Paper 98-1 of the Edgeworth Series in Quantitative Behavioral Science

 
What is the minimum necessary class size for
statistically valid statements from teaching evaluations:
Issues of sample size, confidentiality, and the influence
of "abberrant" or outlying responses

 

Bruno Zumbo, Ph.D.
University of Northern British Columbia
 



What is the minimum necessary class size for statistically valid statements from the teaching evaluations? This is a commonly asked question in implementing a teaching evaluation system. I have been asked to respond to this question for our teaching evaluation system at UNBC. This question, as I have interpreted it, implies that there is a minimum class size at which the teaching evaluation results should not be interpreted, and that this minimum can be determined on the grounds of statistical theory. Let me respond to this question.

 A. The question, as posed, cannot be answered

 There may be a minimum class size at which the teaching evaluations should not be interpreted but that minimum cannot be determined on the grounds of statistical theory. My reasoning for this previous statement is that the statistics computed are not for formal statistical inferential purposes. That is, the role that the statistics play in the teaching evaluations is to describe (in an accurate and honest manner) the data at hand and hence does not involve going beyond that data at hand (i.e., inference).

■ Data extracts

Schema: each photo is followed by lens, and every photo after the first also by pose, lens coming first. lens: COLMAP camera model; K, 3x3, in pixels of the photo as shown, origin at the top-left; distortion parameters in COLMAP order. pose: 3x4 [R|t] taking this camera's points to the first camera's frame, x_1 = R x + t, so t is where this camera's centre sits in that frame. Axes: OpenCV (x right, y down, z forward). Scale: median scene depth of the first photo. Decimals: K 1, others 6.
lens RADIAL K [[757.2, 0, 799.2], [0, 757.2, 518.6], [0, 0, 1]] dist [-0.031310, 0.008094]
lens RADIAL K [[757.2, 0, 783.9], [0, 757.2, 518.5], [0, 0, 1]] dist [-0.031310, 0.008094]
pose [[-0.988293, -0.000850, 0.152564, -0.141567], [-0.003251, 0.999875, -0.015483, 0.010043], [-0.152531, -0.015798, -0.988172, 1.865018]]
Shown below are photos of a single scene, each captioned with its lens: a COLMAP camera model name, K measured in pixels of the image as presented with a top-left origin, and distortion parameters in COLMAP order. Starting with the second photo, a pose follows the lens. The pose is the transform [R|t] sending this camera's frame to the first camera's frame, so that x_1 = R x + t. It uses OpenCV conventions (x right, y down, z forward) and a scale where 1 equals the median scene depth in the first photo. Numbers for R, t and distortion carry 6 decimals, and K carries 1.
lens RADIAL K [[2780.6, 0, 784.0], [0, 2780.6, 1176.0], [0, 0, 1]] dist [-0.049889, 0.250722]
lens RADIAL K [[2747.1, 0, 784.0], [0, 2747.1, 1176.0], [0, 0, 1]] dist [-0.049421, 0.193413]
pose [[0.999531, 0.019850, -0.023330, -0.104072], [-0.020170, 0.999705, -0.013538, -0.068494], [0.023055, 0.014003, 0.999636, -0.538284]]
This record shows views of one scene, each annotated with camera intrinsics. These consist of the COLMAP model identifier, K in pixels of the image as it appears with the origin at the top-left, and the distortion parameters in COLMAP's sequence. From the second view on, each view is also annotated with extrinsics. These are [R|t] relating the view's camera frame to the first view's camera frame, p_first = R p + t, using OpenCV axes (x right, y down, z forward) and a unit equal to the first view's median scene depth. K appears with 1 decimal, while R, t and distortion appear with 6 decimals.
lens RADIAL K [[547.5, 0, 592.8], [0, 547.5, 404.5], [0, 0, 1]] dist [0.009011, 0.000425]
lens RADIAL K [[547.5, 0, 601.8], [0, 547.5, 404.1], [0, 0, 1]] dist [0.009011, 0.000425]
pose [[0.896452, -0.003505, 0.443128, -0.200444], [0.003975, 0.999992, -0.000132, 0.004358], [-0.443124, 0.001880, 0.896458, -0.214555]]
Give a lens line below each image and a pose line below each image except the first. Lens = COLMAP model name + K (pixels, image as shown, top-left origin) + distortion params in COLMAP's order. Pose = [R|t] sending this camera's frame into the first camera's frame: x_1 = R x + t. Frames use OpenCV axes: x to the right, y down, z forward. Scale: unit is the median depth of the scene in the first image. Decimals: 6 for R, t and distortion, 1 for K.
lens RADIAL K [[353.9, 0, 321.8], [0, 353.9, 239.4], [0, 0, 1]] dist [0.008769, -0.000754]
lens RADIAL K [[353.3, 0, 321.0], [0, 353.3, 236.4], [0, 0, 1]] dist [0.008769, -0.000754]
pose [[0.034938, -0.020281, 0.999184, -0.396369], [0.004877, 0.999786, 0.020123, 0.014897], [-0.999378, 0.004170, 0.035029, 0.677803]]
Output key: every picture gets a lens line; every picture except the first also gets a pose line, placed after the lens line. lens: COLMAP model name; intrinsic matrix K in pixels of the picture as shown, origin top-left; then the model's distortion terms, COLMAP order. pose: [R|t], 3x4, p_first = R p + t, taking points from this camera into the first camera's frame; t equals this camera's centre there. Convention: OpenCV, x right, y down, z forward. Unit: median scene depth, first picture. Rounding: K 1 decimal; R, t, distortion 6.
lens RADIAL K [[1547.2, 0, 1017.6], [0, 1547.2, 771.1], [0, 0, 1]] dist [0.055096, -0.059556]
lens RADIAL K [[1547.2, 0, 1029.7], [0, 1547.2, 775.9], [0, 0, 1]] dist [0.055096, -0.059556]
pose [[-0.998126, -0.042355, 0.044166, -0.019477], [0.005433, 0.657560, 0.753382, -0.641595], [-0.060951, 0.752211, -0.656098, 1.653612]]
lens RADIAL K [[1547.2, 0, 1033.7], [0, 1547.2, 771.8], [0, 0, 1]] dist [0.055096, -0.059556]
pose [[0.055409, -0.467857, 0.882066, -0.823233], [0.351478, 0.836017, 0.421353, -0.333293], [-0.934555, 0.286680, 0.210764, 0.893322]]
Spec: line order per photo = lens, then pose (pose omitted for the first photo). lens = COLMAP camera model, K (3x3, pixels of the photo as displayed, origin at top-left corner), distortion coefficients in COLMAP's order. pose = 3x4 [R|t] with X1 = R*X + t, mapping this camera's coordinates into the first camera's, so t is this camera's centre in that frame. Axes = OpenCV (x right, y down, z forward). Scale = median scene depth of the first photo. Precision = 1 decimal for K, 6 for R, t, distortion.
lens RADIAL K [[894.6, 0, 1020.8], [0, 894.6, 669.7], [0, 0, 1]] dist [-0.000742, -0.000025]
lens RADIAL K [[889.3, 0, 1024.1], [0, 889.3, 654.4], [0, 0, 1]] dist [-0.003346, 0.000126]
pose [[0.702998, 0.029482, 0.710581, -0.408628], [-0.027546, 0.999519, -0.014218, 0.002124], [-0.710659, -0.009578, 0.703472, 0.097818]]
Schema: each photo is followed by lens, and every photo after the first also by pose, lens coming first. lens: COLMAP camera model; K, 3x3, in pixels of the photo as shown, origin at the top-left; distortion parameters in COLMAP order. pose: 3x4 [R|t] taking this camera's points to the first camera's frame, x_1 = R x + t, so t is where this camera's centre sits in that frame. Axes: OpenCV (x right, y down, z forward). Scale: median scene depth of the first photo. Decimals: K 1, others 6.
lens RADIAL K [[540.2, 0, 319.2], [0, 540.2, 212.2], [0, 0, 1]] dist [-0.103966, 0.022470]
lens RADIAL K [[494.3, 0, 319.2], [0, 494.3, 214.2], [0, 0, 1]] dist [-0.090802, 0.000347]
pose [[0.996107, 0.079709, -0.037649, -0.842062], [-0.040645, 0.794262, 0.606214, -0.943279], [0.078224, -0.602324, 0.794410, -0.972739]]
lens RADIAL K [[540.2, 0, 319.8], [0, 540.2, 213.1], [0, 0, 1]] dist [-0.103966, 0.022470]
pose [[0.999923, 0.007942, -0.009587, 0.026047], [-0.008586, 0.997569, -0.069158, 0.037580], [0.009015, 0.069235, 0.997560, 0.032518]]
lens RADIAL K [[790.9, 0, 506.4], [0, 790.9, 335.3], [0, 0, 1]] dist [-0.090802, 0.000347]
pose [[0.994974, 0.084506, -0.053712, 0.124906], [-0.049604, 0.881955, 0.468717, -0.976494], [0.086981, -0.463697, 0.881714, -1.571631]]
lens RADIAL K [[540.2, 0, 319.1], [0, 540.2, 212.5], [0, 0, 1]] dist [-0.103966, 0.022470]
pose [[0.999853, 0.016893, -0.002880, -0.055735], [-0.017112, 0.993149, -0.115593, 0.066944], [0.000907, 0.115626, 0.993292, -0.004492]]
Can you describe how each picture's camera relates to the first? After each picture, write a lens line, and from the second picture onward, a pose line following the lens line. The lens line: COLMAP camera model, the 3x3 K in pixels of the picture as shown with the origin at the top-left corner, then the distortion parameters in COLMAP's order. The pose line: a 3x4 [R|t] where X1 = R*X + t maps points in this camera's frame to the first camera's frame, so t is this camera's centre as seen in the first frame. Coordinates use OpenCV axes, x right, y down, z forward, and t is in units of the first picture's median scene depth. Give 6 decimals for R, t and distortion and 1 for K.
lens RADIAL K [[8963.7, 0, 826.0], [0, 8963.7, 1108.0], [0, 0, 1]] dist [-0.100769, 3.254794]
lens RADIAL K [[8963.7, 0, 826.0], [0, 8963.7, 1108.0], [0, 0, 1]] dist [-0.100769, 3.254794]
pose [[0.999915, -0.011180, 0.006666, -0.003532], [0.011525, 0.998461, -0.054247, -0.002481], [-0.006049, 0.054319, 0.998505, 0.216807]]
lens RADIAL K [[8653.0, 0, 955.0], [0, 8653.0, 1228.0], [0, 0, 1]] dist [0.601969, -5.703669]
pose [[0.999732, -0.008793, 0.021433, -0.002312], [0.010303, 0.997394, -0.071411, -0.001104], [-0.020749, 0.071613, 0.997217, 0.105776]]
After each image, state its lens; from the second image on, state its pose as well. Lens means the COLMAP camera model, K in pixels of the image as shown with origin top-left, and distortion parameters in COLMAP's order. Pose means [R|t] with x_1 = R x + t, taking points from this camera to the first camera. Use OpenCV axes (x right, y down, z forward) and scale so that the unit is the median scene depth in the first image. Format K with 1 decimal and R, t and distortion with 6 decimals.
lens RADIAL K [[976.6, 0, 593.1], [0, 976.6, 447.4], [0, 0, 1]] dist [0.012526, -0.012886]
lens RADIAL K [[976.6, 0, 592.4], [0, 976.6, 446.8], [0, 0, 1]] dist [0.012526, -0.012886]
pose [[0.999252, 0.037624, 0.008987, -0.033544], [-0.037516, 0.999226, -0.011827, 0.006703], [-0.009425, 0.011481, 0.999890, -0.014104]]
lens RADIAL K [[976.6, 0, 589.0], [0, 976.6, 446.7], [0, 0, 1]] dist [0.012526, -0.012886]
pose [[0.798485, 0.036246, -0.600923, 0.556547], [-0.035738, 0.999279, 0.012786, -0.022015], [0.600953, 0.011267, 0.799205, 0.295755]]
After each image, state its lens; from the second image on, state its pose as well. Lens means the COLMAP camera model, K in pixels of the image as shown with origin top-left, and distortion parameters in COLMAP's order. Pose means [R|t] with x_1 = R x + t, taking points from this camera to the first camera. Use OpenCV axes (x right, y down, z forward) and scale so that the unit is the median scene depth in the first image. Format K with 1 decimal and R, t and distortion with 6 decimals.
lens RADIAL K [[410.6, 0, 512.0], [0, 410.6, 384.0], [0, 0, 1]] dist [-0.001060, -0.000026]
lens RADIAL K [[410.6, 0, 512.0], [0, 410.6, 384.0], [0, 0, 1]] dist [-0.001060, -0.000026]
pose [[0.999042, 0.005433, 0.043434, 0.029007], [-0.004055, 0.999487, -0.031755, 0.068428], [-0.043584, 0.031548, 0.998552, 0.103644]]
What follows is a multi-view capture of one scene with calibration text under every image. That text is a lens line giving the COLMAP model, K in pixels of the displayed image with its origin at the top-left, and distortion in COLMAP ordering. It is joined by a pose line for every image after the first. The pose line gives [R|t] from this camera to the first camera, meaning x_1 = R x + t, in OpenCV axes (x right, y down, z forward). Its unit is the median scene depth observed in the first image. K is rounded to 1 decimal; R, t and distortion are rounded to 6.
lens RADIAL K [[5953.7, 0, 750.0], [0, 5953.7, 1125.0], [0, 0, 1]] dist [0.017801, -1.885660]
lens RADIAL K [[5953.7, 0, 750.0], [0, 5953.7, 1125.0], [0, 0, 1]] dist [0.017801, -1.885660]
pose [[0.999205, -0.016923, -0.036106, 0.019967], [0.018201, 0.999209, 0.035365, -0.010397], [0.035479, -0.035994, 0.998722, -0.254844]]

■ Exercise tasks
1/ According to the teaching evaluation paper, what role do the statistics play in teaching evaluations?
2/ Rewrite the teaching evaluation paper from "There may be" up to and including "hand (i.e., inference).", changing "teaching evaluations" to "course evaluations".

■ Outputs by task
1/ They describe the data at hand accurately and honestly, without going beyond that data to inference.

2/
There may be a minimum class size at which the course evaluations should not be interpreted but that minimum cannot be determined on the grounds of statistical theory. My reasoning for this previous statement is that the statistics computed are not for formal statistical inferential purposes. That is, the role that the statistics play in the course evaluations is to describe (in an accurate and honest manner) the data at hand and hence does not involve going beyond that data at hand (i.e., inference).